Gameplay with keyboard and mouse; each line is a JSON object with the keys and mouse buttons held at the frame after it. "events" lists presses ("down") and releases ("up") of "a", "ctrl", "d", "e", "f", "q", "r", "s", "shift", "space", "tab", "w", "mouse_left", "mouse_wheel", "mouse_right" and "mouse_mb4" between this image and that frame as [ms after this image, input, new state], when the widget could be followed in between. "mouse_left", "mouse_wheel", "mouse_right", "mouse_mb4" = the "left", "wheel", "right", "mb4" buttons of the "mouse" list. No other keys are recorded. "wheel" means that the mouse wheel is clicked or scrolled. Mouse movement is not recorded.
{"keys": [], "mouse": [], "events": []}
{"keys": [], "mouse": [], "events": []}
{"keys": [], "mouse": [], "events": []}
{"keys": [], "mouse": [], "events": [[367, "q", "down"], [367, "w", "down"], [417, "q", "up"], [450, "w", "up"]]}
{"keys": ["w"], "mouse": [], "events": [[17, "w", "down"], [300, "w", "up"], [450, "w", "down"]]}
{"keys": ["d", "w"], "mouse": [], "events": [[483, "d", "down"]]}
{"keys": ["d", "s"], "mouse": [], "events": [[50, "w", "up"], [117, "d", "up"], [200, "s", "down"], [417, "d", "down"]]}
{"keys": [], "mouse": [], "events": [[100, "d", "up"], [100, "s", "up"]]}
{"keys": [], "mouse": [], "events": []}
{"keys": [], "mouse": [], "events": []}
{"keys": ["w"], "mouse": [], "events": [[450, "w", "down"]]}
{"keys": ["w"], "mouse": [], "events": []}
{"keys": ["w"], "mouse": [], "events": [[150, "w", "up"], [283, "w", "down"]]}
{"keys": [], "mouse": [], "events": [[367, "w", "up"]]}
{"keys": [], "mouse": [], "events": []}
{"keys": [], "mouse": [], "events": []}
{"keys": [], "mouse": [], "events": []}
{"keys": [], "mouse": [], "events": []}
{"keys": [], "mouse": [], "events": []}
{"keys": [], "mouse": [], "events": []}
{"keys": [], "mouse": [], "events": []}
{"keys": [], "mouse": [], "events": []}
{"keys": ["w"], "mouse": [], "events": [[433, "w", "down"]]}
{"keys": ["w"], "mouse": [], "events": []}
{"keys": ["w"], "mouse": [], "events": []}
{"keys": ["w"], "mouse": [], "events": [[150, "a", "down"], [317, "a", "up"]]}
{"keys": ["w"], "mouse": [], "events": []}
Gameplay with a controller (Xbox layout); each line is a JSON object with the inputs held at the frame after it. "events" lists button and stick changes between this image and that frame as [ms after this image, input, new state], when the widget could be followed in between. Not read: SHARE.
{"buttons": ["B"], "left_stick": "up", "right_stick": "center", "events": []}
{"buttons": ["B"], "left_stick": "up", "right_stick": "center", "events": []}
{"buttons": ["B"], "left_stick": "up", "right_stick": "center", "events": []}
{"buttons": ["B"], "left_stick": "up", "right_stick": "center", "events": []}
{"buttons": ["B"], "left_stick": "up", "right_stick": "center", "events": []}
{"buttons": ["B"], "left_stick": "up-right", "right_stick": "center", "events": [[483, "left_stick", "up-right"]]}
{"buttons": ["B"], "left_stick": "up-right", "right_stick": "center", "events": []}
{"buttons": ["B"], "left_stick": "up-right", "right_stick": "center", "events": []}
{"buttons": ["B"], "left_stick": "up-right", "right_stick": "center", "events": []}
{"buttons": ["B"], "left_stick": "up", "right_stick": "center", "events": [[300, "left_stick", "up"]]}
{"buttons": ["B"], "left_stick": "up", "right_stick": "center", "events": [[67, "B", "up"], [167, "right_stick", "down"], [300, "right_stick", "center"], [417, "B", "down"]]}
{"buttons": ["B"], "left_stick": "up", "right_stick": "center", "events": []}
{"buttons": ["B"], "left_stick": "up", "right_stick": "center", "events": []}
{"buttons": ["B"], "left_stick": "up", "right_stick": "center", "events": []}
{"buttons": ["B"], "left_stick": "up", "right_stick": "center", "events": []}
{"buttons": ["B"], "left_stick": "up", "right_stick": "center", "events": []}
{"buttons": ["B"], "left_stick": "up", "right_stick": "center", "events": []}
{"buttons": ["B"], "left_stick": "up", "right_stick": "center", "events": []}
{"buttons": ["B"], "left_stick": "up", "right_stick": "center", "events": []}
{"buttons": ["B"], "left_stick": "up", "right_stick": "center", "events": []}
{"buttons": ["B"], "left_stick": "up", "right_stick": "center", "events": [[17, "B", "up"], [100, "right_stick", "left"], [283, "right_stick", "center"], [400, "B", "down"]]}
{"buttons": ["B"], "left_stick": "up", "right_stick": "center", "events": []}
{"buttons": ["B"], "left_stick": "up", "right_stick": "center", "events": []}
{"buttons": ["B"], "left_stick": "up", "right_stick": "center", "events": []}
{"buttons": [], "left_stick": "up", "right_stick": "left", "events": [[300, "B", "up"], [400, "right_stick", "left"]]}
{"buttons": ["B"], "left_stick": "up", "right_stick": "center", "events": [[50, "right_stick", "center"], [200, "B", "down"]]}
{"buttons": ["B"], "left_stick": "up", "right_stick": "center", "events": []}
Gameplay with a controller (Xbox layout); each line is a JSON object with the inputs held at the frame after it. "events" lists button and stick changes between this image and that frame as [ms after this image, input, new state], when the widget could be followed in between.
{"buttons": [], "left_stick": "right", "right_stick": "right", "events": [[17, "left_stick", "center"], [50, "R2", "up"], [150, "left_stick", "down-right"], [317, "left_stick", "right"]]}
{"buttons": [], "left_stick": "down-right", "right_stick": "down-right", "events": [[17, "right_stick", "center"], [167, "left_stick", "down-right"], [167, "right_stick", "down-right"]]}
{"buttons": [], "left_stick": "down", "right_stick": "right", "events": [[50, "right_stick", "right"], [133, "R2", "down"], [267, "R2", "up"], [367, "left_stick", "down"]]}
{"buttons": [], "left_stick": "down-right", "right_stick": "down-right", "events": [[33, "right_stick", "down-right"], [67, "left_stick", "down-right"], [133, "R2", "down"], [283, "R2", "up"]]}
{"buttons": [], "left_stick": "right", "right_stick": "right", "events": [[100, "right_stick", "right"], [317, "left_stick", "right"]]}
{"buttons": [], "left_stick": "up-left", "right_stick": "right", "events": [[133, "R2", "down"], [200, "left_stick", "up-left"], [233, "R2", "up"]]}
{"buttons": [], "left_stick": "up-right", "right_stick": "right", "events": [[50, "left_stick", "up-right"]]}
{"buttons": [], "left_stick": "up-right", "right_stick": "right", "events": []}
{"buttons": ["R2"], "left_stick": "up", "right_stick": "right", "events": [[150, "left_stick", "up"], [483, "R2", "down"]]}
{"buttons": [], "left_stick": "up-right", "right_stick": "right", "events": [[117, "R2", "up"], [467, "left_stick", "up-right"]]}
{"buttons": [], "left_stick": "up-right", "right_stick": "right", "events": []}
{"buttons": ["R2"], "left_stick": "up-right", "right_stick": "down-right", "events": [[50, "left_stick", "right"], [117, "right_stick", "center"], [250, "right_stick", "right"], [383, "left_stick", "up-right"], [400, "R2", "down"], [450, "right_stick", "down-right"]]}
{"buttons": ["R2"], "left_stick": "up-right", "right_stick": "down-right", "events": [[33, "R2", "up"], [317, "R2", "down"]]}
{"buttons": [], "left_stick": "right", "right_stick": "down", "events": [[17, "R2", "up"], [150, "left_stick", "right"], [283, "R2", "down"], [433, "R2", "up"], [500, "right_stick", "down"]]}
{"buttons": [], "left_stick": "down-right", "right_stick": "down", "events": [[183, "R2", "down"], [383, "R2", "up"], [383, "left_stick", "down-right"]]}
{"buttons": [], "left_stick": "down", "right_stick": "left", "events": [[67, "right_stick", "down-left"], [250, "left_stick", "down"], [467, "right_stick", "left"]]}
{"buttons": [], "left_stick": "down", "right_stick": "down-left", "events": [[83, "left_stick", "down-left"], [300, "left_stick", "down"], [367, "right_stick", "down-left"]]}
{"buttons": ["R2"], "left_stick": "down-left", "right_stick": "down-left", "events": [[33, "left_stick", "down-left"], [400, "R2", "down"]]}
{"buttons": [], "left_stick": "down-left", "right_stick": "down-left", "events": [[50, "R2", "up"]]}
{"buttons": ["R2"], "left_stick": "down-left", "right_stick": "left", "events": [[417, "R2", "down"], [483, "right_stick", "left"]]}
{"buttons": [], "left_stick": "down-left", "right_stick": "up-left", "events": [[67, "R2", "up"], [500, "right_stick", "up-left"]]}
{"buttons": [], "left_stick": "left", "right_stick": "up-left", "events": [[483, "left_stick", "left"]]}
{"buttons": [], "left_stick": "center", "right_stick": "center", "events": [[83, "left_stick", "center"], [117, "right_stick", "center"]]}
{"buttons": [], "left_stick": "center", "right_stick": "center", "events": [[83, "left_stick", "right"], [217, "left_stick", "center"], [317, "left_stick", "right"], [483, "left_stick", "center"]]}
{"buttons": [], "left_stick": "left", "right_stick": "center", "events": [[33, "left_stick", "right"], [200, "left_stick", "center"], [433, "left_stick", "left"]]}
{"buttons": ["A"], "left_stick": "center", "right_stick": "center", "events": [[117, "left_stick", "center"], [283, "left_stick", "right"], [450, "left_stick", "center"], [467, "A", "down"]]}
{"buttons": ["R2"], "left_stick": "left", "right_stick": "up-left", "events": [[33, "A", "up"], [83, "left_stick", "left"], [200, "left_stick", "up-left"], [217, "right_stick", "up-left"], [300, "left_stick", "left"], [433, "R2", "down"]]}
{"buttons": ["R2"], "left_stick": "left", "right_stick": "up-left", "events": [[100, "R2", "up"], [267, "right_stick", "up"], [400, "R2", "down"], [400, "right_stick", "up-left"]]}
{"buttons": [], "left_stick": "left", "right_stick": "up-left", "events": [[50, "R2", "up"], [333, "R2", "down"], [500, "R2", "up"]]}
____________
REQUIRED WORK:
Write out every line of the data that holds the word "Gameplay".

RESPONSE AREA:
Gameplay with keyboard and mouse; each line is a JSON object with the keys and mouse buttons held at the frame after it. "events" lists presses ("down") and releases ("up") of "a", "ctrl", "d", "e", "f", "q", "r", "s", "shift", "space", "tab", "w", "mouse_left", "mouse_wheel", "mouse_right" and "mouse_mb4" between this image and that frame as [ms after this image, input, new state], when the widget could be followed in between. "mouse_left", "mouse_wheel", "mouse_right", "mouse_mb4" = the "left", "wheel", "right", "mb4" buttons of the "mouse" list. No other keys are recorded. "wheel" means that the mouse wheel is clicked or scrolled. Mouse movement is not recorded.
Gameplay with a controller (Xbox layout); each line is a JSON object with the inputs held at the frame after it. "events" lists button and stick changes between this image and that frame as [ms after this image, input, new state], when the widget could be followed in between. Not read: SHARE.
Gameplay with a controller (Xbox layout); each line is a JSON object with the inputs held at the frame after it. "events" lists button and stick changes between this image and that frame as [ms after this image, input, new state], when the widget could be followed in between.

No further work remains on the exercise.